Al een tijdje ben ik grote fan van Tinkebell. Voor wie haar nog niet kent: Tinkebell is een kunstenares die opvalt door haar controversiële projecten. Kernthema van alles wat zij onderneemt is het redden van de wereld, de dieren, de mensen, de natuur. De manier waarop ze probeert haar medemensen wakker te schudden en uit de droom te helpen dat het wel goed komt met de wereld, roept nogal eens heftige reacties op. Rechtszaken, haat mail en bedreigingen zijn haar deel.
Iedere week schrijft Tinkebell een column in Dagblad Trouw. Op de foto naast de tekst staat een meisje. Vrouwelijk gekleed, het enige stoere aan haar verschijning is de grote bril met gekleurde glazen. Verder oogt ze kwetsbaar. Ik vind haar lief.
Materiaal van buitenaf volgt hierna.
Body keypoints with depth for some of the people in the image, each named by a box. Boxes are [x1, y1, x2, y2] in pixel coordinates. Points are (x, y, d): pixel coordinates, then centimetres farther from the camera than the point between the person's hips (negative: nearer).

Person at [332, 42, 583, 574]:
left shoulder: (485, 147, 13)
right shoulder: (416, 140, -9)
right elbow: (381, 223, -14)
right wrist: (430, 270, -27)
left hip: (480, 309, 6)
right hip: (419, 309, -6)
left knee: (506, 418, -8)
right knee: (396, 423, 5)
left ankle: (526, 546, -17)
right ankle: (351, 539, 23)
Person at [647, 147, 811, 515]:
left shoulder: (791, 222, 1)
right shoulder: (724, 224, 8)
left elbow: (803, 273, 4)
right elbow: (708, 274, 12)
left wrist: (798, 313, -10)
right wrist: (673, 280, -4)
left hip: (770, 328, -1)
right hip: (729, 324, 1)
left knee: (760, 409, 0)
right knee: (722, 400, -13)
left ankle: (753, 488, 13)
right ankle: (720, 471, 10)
Ik vind haar vooral lief in hoe ze schrijft over wat haar bezighoudt. Lees: woedend maakt. Hoe we dieren behandelen, hoe we de natuur uitputten en doen verdwijnen, hoe we omgaan met vluchtelingen en daklozen. Maar ook als ze vertelt hoe ze gefascineerd raakt door een kunstproject in de Mercatorpleinbuurt waar vlak voor kerst de hele buurt meehielp een wensboom van gerecycled materiaal te bouwen.
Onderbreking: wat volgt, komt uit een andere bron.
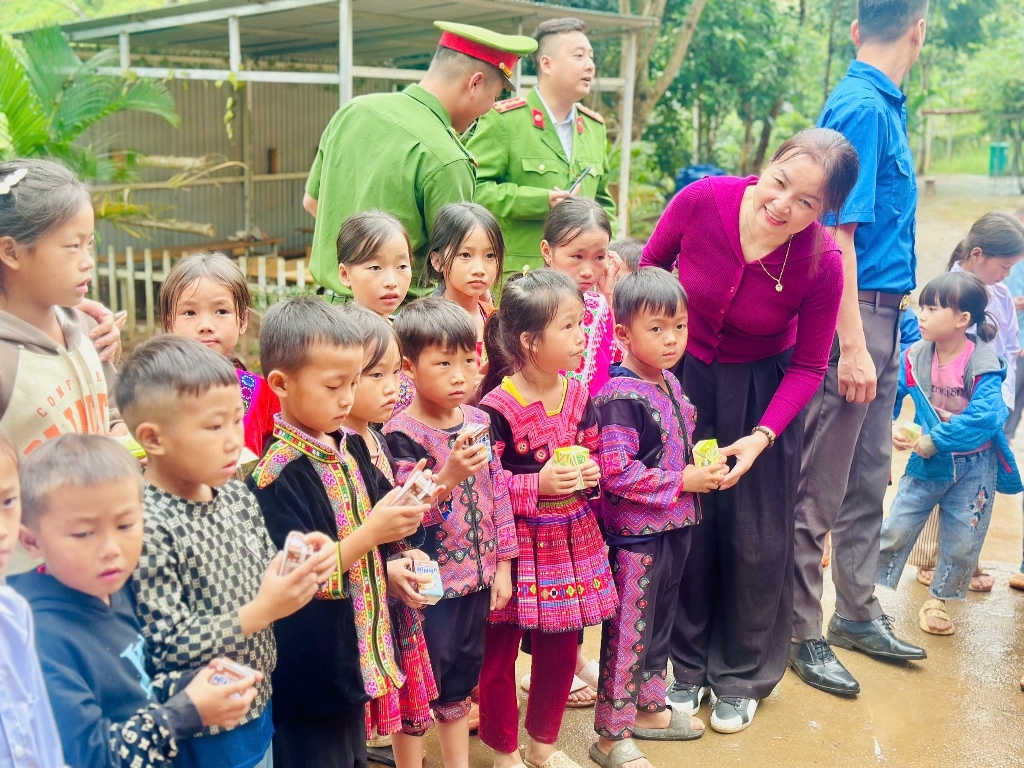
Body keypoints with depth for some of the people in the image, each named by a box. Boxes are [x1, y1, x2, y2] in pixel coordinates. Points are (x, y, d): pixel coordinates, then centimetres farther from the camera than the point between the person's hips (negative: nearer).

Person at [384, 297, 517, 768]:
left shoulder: (477, 422, 1)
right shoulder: (402, 435, -17)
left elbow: (498, 494, 7)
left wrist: (502, 565, 7)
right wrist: (449, 475, -36)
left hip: (475, 578, 6)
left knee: (461, 679, 20)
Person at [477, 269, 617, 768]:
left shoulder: (578, 395, 1)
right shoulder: (498, 408, -19)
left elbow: (594, 453, 14)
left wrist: (591, 475, -6)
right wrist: (536, 485, -24)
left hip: (571, 538, 6)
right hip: (517, 543, -6)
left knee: (560, 647, 17)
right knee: (501, 649, 8)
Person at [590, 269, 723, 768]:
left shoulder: (671, 384, 7)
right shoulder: (621, 397, -21)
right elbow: (616, 472, -26)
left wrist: (705, 468, 3)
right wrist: (682, 481, -21)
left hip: (674, 526, 9)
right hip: (635, 533, -9)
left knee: (659, 622, 21)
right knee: (627, 633, 2)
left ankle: (648, 708, 39)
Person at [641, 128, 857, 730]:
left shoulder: (822, 264, -25)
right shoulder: (701, 201, -24)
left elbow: (808, 368, -11)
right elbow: (649, 269, -3)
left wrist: (762, 436, -22)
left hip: (762, 391, -1)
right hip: (682, 376, 1)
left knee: (756, 537, 6)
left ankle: (743, 678, 30)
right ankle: (690, 667, 28)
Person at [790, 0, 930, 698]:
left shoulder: (882, 107, 15)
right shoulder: (862, 108, -15)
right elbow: (838, 233, -21)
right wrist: (852, 345, -24)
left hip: (880, 312, 10)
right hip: (852, 317, -10)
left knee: (869, 477, 17)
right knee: (821, 487, 0)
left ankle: (857, 613, 31)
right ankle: (803, 634, 12)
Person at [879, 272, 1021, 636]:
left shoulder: (984, 364, -20)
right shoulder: (915, 357, -9)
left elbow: (983, 417, -29)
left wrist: (935, 440, -29)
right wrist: (890, 429, -23)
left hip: (973, 466, -2)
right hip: (927, 461, 2)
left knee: (962, 541, 9)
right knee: (896, 529, 1)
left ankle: (938, 600, 30)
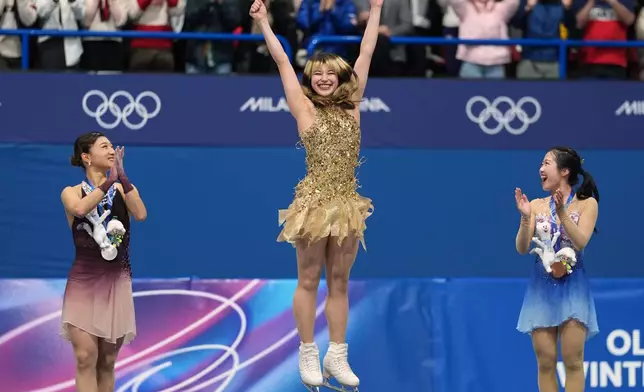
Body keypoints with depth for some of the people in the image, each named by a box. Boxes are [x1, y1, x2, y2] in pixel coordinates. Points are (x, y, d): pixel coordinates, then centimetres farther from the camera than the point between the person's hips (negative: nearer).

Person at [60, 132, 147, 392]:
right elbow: (80, 209, -23)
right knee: (86, 358, -13)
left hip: (116, 282, 2)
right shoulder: (71, 193, 2)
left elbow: (141, 214, -14)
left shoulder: (123, 190, 6)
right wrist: (110, 180, -22)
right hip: (83, 281, -2)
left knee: (107, 361, 6)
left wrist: (122, 177, -20)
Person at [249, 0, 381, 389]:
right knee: (309, 280, 3)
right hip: (314, 201, -3)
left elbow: (366, 55, 13)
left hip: (347, 204, 3)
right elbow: (282, 61, -1)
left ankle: (337, 356, 13)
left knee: (339, 282, 8)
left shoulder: (351, 107, 9)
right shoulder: (304, 108, 1)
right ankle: (309, 355, 8)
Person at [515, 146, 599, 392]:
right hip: (542, 286, 3)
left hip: (572, 286, -3)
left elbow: (580, 242, -12)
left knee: (572, 360, -7)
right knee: (545, 361, 0)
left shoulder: (587, 204, 0)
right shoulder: (537, 206, 8)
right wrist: (525, 217, -13)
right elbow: (522, 248, 2)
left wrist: (562, 212, -22)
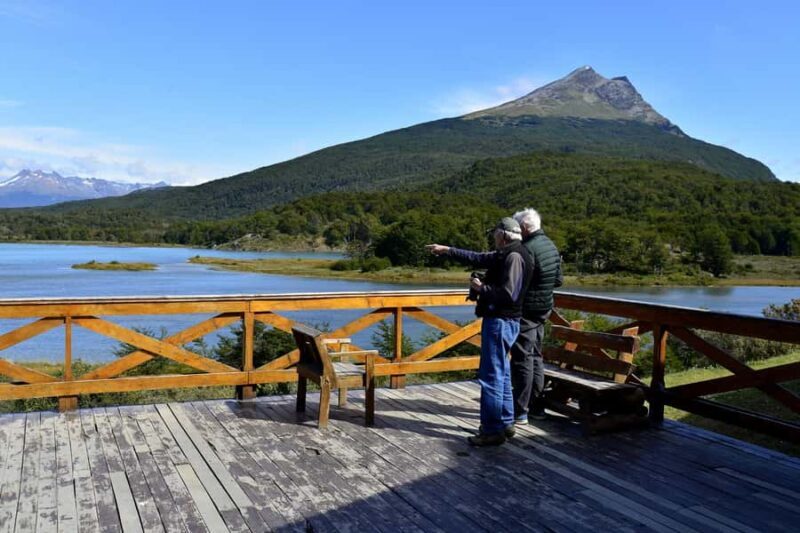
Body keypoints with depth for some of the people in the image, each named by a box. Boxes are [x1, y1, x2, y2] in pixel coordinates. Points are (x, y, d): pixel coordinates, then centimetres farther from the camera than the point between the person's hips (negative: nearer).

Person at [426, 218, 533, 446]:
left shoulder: (514, 257, -16)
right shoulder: (505, 255, 15)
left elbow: (508, 294, -24)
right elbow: (478, 258, 26)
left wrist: (481, 288, -11)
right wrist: (447, 250, 28)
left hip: (500, 322, -11)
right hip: (501, 321, 11)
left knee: (491, 377, -7)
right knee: (501, 375, 17)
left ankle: (492, 431, -1)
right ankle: (505, 423, 27)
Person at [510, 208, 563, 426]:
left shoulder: (528, 248, -20)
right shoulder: (551, 246, 9)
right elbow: (559, 280, 15)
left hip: (527, 310, -9)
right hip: (543, 308, 9)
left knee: (522, 360, -4)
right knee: (535, 357, 17)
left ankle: (520, 412, 1)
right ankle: (537, 407, 25)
Ik vind haar lief omdat ze al haar energie en talenten inzet voor een betere wereld. Ik bewonder haar omdat ze de daad bij het woord voegt, of het nu gaat om eten brengen aan de uitgeprocedeerde asielzoekers in de vluchtkerk (inmiddels vluchtgevangenis) of om haar eigen sterilisatie als statement tegen overbevolking (wel een beetje rigoureus).
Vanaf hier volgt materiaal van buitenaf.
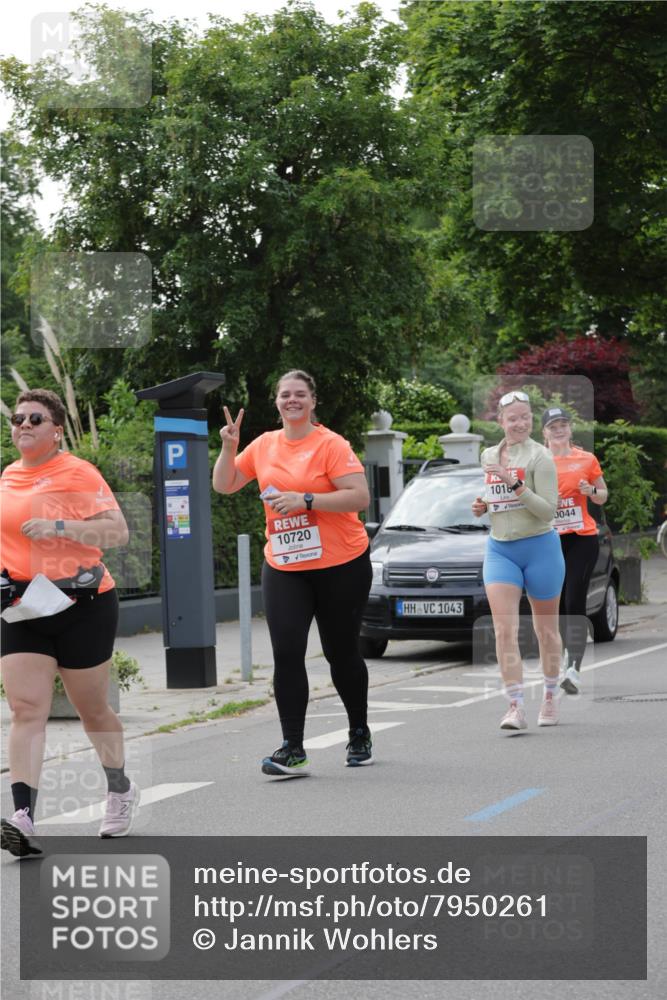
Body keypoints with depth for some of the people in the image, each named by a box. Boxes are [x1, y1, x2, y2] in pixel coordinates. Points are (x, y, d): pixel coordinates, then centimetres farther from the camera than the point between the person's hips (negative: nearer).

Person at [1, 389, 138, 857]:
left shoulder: (78, 473, -7)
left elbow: (118, 531, -16)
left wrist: (58, 526, -25)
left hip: (82, 607, -4)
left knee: (91, 708, 10)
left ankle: (121, 789, 36)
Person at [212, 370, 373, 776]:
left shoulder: (331, 444, -9)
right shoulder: (265, 445, 7)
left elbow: (360, 497, -17)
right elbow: (224, 485, 16)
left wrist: (306, 500, -23)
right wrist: (229, 447, 0)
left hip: (340, 566, -4)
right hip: (283, 567, 4)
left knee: (341, 652, 8)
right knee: (287, 653, -9)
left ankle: (360, 736, 30)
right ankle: (293, 751, -7)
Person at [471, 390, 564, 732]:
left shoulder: (539, 456, -9)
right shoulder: (489, 456, 9)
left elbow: (548, 510, -16)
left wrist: (516, 484, -26)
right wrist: (481, 506, 4)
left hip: (539, 547, -4)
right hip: (500, 549, 4)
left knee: (546, 629, 10)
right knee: (504, 629, -12)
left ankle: (550, 697, 29)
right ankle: (515, 706, -15)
Tinkebell roept in mij een stille heimwee op naar de tijd dat ik zo oud was als zij, of nog jonger. (Ze is 34). Als ik haar stukjes lees herinner ik me mijzelf in roze tuinbroek, langs de deuren sjokkend om mensen te vragen het volkspetitionnement tegen de kruisraketten te tekenen. Ik herinner me het fanatisme waarmee ik toen al afval scheidde, de praatgroepjes waarin ik meediscussieerde over het feminisme (toen nog een echt thema), het buurthuis waar ik vrijwilligerswerk deed. Ik zie mijn oude jonge zelf ’s nachts door Amsterdam fietsen. Er ligt een vrouw half op de straat. Ze is dronken en in de war. Ik ken haar van het inloophuis waar ik wel eens koffie schenk, ik weet bij wie ik haar brengen kan, ik ken het circuit. Zij ziet in mij een engel die uit de hemel gedaald is.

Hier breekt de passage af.